A deep learning based static taint analysis approach for IoT software vulnerability location

Abstract

Computer system vulnerabilities, computer viruses, and cyber attacks are rooted in software vulnerabilities. Reducing software defects, improving software reliability and security are urgent problems in the development of software. The core content is the discovery and location of software vulnerability. However, traditional human experts-based approaches are labor-consuming and time-consuming. Thus, some automatic detection approaches are proposed to solve the problem. But, they have a high false negative rate. In this paper, a deep learning based static taint analysis approach is proposed to automatically locate Internet of Things (IoT) software vulnerability, which can relieve tedious manual analysis and improve detection accuracy.
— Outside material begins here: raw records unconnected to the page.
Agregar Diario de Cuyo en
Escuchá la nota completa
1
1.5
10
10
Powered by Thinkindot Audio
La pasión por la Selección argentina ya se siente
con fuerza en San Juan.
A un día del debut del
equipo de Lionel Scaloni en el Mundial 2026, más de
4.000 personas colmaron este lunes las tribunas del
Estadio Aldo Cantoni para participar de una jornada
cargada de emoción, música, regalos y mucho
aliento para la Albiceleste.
Deep learning is used to detect vulnerability since it considers the program context. Firstly, the taint from the difference file between the source program and its patched program selection rules are designed. Secondly, the taint propagation paths are got using static taint analysis. Finally, the detection model based on two-stage Bidirectional Long Short Term Memory (BLSTM) is applied to discover and locate software vulnerabilities. The Code Gadget Database is used to evaluate the proposed approach, which includes two types of vulnerabilities in C/C++ programs, buffer error vulnerability (CWE-119) and resource management error vulnerability (CWE-399). Experimental results show that our proposed approach can achieve an accuracy of 0.9732 for CWE-119 and 0.9721 for CWE-399, which is higher than that of the other three models (the accuracy of RNN, LSTM, and BLSTM is under than 0.97) and achieve a lower false negative rate and false positive rate than the other approaches.